## Selected extract:
* * * * * * *

What was that about Global Warming?

March 4th, 2008

Further evidence that Al Gore is a moron.

Snow. In March. In the South.

The Son clearly is not enjoying it.

A poem for the snow day.

March 3rd, 2008

Variations on a Theme by William Carlos Williams
1
I chopped down the house that you had been saving to live in next summer.
I am sorry, but it was morning, and I had nothing to do and its wooden
beams were so inviting.
2
We laughed at the hollyhocks together
and then I sprayed them with lye.
Forgive me. I simply do not know what I am doing.
3
I gave away the money that you had been saving to live on for the next ten years.
The man who asked for it was shabby
and the firm March wind on the porch was so juicy and cold.
4
Last evening we went dancing and I broke your leg.
Forgive me. I was clumsy, and
I wanted you here in the wards, where I am the doctor.

ShoeShe with a side of rice

March 3rd, 2008

We are thinking a lot about shoes here at thehuckablog household.

For one thing one of my absolutest, bestest friends, ShoeShe Lynn Crawford has agreed to be my editor, cuz HeyYou nos nuttin bout riten n spellen. Syntax? No need, I am in a monogamous relationship. Anyway, hopefully she will also write an occasional post and post some pictures for us.

Also, shoos, as The Son would say, have been a bit…um we will go with challenging….in the last couple of weeks. His feet grew a full size overnight, and the only shoes that fit were his yellow Old Navy galoshes. See post above, the snowman is wearing them. Anyway, I ordered him some new Converse Hightops, and some little brown Striderites. Still. Not. Here. Kid has NO SHOES. I finally broke down and bought him some little tan crocs, well fake crocs, Fauxrocs, and he will not leave the damn things on. So in essence my eighteen-month old has been running around barefoot in 40 degree weather for two weeks. Any suggestions short of duct tape? Shoe shipment should be in soon.

Have you ever had your Library card cut up? Um, me either.

March 1st, 2008

I got another nasty letter from the Library today. So begins the cycle of enjoyment, guilt, and shame.

* * * * * * *

## Provided records:
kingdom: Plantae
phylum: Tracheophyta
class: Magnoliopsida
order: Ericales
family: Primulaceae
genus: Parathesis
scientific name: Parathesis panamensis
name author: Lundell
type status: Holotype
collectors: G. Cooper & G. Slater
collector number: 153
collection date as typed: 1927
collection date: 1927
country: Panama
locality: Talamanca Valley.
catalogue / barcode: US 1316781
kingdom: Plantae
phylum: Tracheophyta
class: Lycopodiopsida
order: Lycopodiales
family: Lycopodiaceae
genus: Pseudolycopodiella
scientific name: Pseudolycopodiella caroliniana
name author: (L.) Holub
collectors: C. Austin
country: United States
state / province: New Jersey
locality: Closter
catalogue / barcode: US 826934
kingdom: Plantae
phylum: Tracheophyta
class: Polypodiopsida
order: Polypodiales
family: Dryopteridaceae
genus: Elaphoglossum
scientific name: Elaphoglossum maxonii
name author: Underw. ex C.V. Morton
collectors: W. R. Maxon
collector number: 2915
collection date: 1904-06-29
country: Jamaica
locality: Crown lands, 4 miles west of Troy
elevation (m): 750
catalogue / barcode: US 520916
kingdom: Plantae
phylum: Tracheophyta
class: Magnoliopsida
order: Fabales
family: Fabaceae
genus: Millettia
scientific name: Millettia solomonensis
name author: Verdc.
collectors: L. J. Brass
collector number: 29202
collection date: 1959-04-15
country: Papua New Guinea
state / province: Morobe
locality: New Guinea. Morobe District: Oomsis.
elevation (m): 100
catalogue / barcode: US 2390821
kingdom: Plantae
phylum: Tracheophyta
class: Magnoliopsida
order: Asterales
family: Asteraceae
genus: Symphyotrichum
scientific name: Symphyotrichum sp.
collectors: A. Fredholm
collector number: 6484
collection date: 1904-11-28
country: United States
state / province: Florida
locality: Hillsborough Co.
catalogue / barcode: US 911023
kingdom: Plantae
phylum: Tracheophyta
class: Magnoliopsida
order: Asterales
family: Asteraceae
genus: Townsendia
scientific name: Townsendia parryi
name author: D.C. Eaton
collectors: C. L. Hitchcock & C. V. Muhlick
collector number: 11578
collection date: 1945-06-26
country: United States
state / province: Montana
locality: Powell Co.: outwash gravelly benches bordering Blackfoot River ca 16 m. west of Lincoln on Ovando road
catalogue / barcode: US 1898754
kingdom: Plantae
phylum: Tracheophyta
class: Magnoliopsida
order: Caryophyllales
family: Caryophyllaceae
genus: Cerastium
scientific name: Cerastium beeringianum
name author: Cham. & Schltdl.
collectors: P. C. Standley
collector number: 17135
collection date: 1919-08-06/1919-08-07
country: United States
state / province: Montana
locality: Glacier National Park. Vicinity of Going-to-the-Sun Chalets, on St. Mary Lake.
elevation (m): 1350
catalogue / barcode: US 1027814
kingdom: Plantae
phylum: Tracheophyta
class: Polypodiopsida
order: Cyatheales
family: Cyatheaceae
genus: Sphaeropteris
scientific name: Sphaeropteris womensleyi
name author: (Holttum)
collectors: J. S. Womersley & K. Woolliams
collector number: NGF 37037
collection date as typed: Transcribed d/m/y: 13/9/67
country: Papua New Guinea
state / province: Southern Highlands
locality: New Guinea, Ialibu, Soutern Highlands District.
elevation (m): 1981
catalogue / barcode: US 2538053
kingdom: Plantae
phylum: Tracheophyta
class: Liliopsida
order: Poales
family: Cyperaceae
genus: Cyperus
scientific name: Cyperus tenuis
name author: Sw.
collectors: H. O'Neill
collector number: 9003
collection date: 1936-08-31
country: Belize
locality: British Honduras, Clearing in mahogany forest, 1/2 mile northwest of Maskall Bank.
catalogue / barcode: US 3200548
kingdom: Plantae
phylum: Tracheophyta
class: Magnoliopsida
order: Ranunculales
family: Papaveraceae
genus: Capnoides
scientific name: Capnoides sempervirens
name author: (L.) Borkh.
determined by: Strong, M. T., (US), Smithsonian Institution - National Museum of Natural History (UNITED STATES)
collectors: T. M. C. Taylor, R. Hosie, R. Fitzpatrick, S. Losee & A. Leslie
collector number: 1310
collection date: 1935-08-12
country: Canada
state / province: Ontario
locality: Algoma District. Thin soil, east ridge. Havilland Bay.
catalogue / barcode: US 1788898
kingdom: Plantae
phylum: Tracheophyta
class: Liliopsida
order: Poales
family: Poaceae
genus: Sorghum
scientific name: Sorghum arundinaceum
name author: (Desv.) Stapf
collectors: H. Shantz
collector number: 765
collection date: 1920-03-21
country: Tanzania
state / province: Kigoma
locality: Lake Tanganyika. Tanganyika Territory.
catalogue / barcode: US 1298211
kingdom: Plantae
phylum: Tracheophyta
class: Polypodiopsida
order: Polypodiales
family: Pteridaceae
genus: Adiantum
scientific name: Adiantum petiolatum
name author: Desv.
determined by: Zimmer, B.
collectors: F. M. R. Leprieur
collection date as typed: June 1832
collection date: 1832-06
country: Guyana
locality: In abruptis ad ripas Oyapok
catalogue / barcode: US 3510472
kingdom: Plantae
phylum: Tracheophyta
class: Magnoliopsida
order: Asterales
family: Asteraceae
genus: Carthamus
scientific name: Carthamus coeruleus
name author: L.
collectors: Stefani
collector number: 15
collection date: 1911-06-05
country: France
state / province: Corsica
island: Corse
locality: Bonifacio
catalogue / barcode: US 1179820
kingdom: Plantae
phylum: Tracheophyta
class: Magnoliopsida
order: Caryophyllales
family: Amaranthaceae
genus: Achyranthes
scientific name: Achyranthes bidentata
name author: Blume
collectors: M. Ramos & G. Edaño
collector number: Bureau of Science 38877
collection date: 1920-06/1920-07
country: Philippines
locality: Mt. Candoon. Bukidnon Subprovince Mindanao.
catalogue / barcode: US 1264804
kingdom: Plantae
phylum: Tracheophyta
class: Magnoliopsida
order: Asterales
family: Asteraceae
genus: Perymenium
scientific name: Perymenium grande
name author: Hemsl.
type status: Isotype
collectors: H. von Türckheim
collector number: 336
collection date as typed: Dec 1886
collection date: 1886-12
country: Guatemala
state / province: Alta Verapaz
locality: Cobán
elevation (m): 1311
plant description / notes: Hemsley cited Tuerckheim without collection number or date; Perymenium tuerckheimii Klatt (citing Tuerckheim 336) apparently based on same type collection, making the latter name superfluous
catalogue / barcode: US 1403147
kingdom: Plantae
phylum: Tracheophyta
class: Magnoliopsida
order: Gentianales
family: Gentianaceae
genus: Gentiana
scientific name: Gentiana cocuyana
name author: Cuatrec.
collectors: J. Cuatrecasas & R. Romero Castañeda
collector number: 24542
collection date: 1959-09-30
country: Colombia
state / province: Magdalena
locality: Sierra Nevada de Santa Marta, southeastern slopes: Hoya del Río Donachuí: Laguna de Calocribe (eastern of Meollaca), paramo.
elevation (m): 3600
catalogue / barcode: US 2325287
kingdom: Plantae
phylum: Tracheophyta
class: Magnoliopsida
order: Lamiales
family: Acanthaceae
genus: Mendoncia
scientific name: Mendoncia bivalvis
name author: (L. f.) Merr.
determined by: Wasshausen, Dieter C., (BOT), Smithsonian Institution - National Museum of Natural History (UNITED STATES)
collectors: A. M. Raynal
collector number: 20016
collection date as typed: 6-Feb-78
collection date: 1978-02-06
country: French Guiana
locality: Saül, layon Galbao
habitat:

* * * * * * *

## Exercise brief:
Repeat the part of the blog posts starting with "Variations on a" and going on through "juicy and cold.". The material is separate from the blog posts and unrelated to them.

## Finished task:
Variations on a Theme by William Carlos Williams
1
I chopped down the house that you had been saving to live in next summer.
I am sorry, but it was morning, and I had nothing to do and its wooden
beams were so inviting.
2
We laughed at the hollyhocks together
and then I sprayed them with lye.
Forgive me. I simply do not know what I am doing.
3
I gave away the money that you had been saving to live on for the next ten years.
The man who asked for it was shabby
and the firm March wind on the porch was so juicy and cold.